Las características principales de la lógica depredadora son aplicadas a aliados y rivales como presas, la aplicación de la coerción económica y tecnológica, el desmantelamiento de normas e instituciones internacionales y el predominio de los señores de la tecnología que pueden acumular poder por encima de muchos Estados
Entre los principales actores que aplican esta dinámica esta, por supuesto los Estados Unidos, con una doctrina transaccional fundamentada en el America First a través de un bilateralismo coercitivo, la extracción estratégica sobre recursos minerales o beneficios comerciales exclusivos a cambio de apoyo militar y la aplicación de sanciones económicas masivas como herramienta de «guerra». Le sigue Rusia, basada en el revanchismo imperial, buscando expansión territorial y desmantelando el orden internacional existente en Europa. Igualmente, China, que de manera progresiva ha venido sustituyendo el soft power por una acción que la identifica como depredador económico y comercial, usando la deuda y el control de infraestructuras en países en desarrollo para ganar influencia política (fidelidad) y acceso a recursos estratégicos.

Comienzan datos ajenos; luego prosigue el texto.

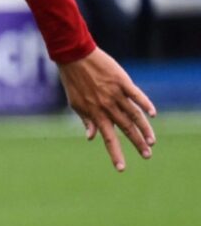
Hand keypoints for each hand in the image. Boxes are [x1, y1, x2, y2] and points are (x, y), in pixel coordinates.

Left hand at [57, 49, 156, 171]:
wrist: (74, 57)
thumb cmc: (74, 81)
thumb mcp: (75, 103)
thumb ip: (86, 120)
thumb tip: (91, 138)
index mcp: (95, 113)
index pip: (108, 138)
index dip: (115, 154)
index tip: (121, 168)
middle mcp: (107, 106)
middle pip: (125, 129)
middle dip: (137, 144)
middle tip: (147, 156)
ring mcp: (115, 94)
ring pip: (134, 115)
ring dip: (144, 129)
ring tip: (152, 141)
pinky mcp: (122, 81)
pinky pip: (136, 95)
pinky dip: (145, 104)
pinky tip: (152, 114)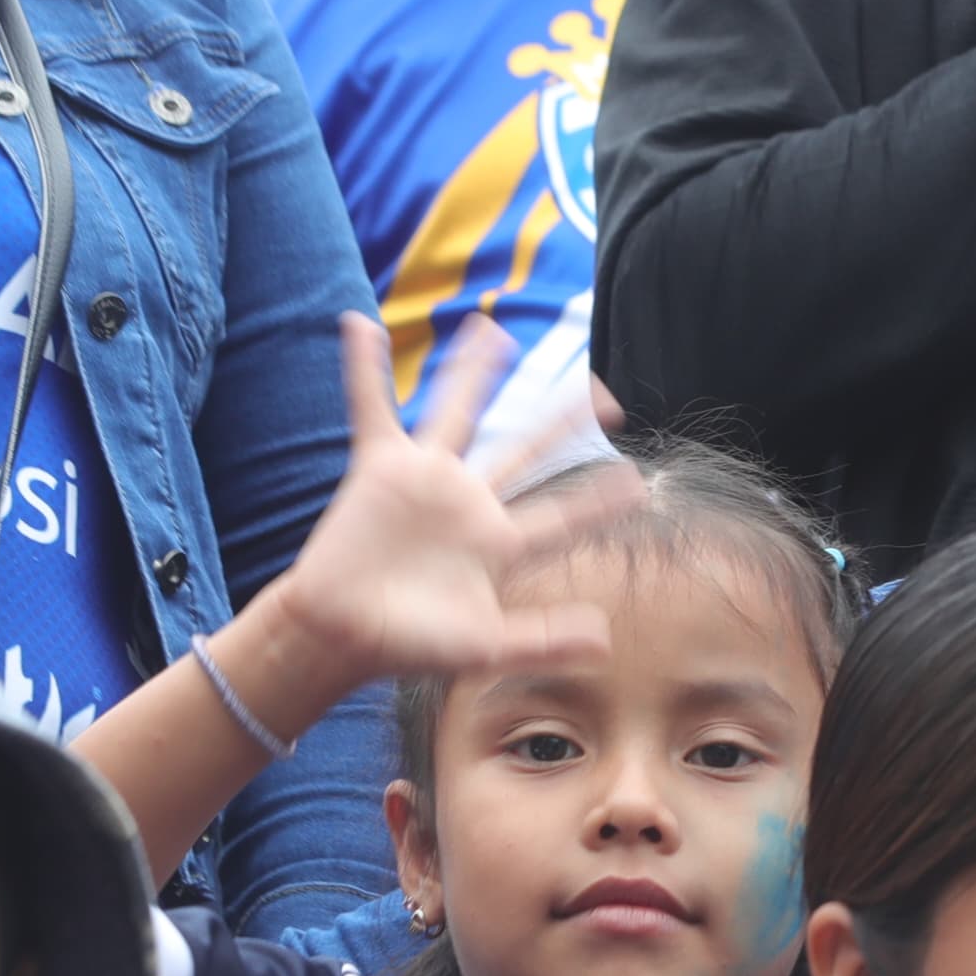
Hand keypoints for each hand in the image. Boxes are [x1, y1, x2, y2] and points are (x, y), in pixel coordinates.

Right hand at [251, 315, 629, 703]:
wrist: (337, 634)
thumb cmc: (407, 645)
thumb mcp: (484, 648)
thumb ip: (543, 640)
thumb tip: (606, 642)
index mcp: (499, 544)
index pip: (561, 516)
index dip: (598, 502)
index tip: (638, 481)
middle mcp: (468, 503)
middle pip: (526, 449)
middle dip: (562, 421)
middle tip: (603, 391)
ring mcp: (425, 480)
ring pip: (456, 410)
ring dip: (471, 370)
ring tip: (490, 328)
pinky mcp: (378, 468)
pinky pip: (370, 408)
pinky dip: (363, 368)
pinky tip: (359, 326)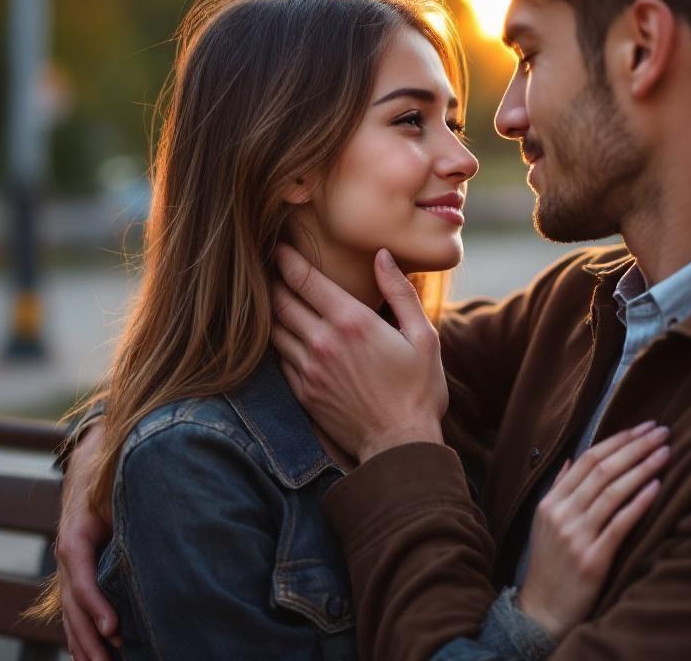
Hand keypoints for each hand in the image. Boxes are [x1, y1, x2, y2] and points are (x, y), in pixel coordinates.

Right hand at [56, 420, 119, 660]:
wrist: (90, 466)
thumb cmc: (111, 477)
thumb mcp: (117, 488)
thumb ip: (134, 506)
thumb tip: (174, 521)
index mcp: (76, 535)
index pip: (82, 576)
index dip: (97, 605)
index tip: (115, 630)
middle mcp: (68, 555)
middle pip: (74, 604)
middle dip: (91, 637)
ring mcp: (70, 567)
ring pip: (71, 614)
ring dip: (85, 644)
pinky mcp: (77, 575)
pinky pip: (75, 611)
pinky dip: (81, 636)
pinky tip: (92, 657)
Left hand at [271, 244, 446, 462]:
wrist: (400, 444)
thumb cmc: (418, 389)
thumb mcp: (422, 336)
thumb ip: (400, 293)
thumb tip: (383, 256)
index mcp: (351, 321)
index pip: (305, 280)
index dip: (287, 258)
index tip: (278, 245)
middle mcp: (323, 342)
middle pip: (281, 300)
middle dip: (273, 279)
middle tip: (268, 264)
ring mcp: (309, 369)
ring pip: (275, 328)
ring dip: (271, 309)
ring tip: (270, 294)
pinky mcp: (303, 392)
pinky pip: (280, 357)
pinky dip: (278, 339)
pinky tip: (283, 333)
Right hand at [517, 422, 669, 638]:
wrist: (542, 611)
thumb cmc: (549, 565)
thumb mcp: (544, 524)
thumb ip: (558, 490)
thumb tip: (570, 460)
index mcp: (551, 502)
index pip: (587, 459)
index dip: (618, 440)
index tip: (643, 427)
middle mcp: (561, 514)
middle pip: (603, 470)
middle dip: (635, 447)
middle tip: (662, 431)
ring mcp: (576, 536)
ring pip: (612, 492)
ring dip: (642, 468)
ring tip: (666, 453)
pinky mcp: (592, 559)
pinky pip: (619, 524)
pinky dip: (639, 503)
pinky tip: (657, 487)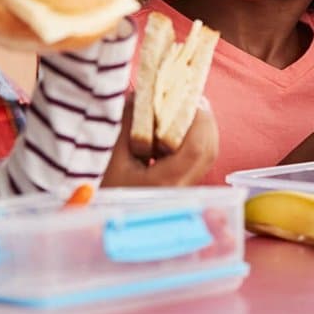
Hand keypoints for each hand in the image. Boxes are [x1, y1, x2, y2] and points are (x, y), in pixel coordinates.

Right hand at [102, 96, 218, 186]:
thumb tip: (141, 95)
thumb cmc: (106, 190)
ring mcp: (184, 188)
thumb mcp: (113, 156)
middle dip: (205, 121)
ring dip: (202, 129)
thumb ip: (129, 125)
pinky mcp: (183, 184)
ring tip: (187, 109)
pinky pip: (199, 159)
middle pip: (209, 151)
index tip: (190, 99)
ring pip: (207, 155)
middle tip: (193, 99)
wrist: (104, 218)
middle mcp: (180, 187)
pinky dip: (196, 139)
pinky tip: (181, 127)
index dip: (199, 120)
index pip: (197, 148)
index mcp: (165, 181)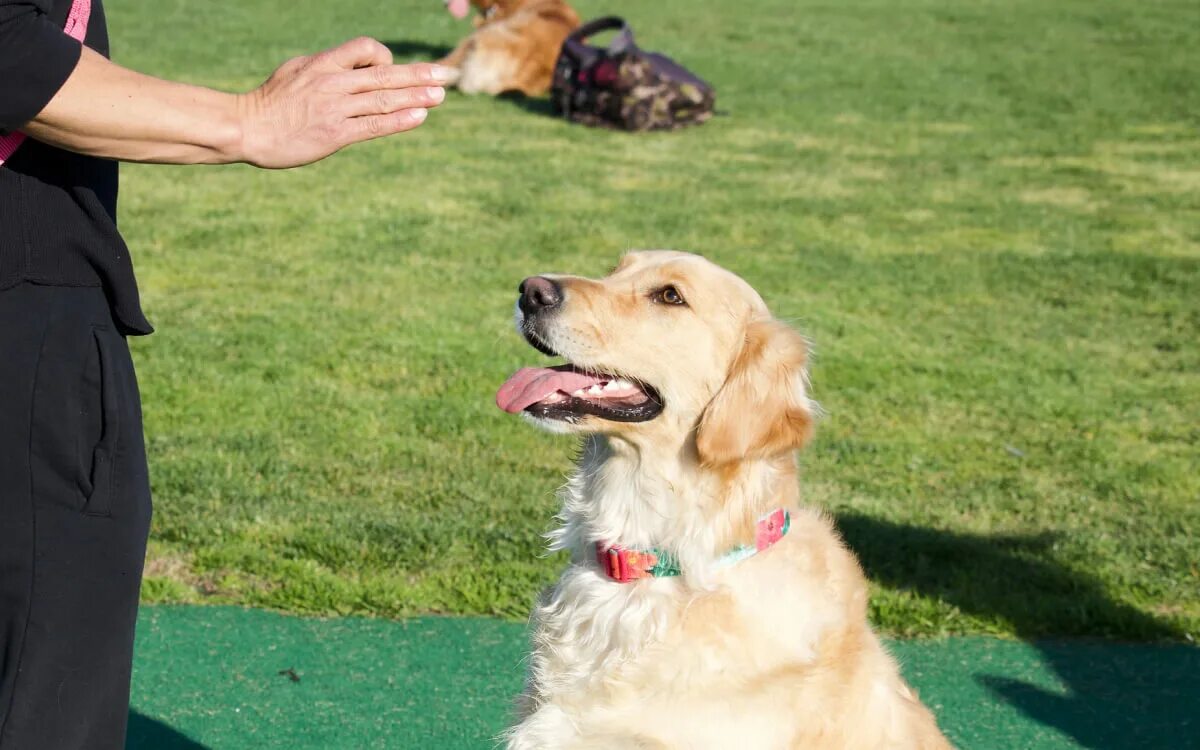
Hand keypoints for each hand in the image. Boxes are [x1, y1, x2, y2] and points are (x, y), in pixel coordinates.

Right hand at [236, 37, 450, 168]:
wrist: (247, 129)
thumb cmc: (269, 102)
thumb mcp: (296, 72)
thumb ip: (325, 69)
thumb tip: (351, 67)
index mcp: (323, 63)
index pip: (365, 48)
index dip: (385, 56)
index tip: (393, 69)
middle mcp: (332, 82)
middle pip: (384, 74)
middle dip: (419, 74)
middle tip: (447, 75)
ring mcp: (335, 108)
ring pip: (384, 98)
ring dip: (417, 97)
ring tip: (441, 95)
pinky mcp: (335, 134)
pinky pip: (374, 125)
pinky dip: (399, 120)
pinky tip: (420, 117)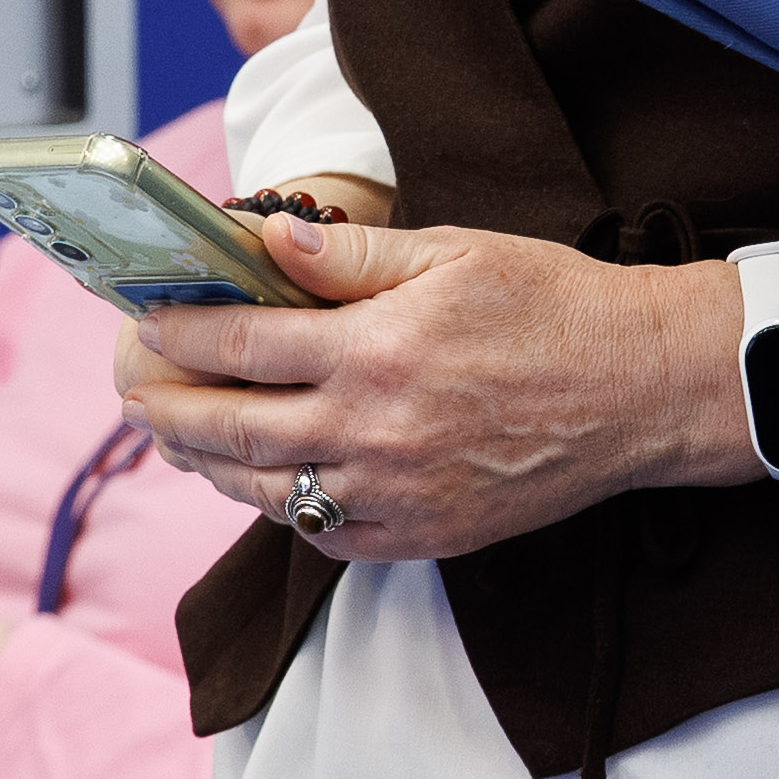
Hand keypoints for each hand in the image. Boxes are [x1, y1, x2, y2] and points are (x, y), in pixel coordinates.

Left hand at [109, 206, 736, 566]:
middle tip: (133, 391)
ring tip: (180, 437)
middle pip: (232, 430)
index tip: (144, 323)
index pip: (240, 347)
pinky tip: (272, 481)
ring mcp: (399, 493)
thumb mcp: (454, 252)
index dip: (178, 336)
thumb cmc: (555, 306)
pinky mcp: (427, 534)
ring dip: (210, 464)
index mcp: (377, 351)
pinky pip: (328, 535)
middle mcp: (377, 431)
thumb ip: (350, 257)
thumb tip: (263, 242)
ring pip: (269, 491)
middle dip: (166, 408)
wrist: (645, 389)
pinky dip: (288, 510)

De la misma manera, no solo busca competir, sino suplantar las reglas actuales con un sistema que favorezca su visión sobre temas como la gobernabilidad y los derechos humanos.
Existen también potencias de segundo orden que aplican lógicas similares para expandir su influencia local, como Irán, por su uso de proxies para desestabilizar rivales en el Medio Oriente e Israel debido a la ocupación de territorios y la gestión militar de la seguridad regional.
Caso Venezuela:
Nuestro país es un claro ejemplo de víctima de esta lógica por la evidente disputa geopolítica de grandes potencias, y por la posesión de las mayores reservas de petróleo del mundo. El país se vuelve un objetivo crítico para el control energético global y los intereses de la hegemonía regional.
En efecto, después del 03 de enero, hemos transitado de una especie de tutelaje chino, ruso e iraní, hacia uno más duro y abierto por parte de los EEUU, aunque se considere menos nocivo. En ambos casos, además de la enorme pérdida en materia del control de nuestros recursos, también se manifiesta en la ausencia del control efectivo del Estado sobre su territorio y por ende el ejercicio de la soberanía.
Una nueva gestión gubernamental, producto de elecciones libres y transparentes sería la única solución a corto plazo para revertir estas anomalías. Afortunadamente, tenemos un liderazgo reconocido que puede capitalizar las aspiraciones del pueblo venezolano.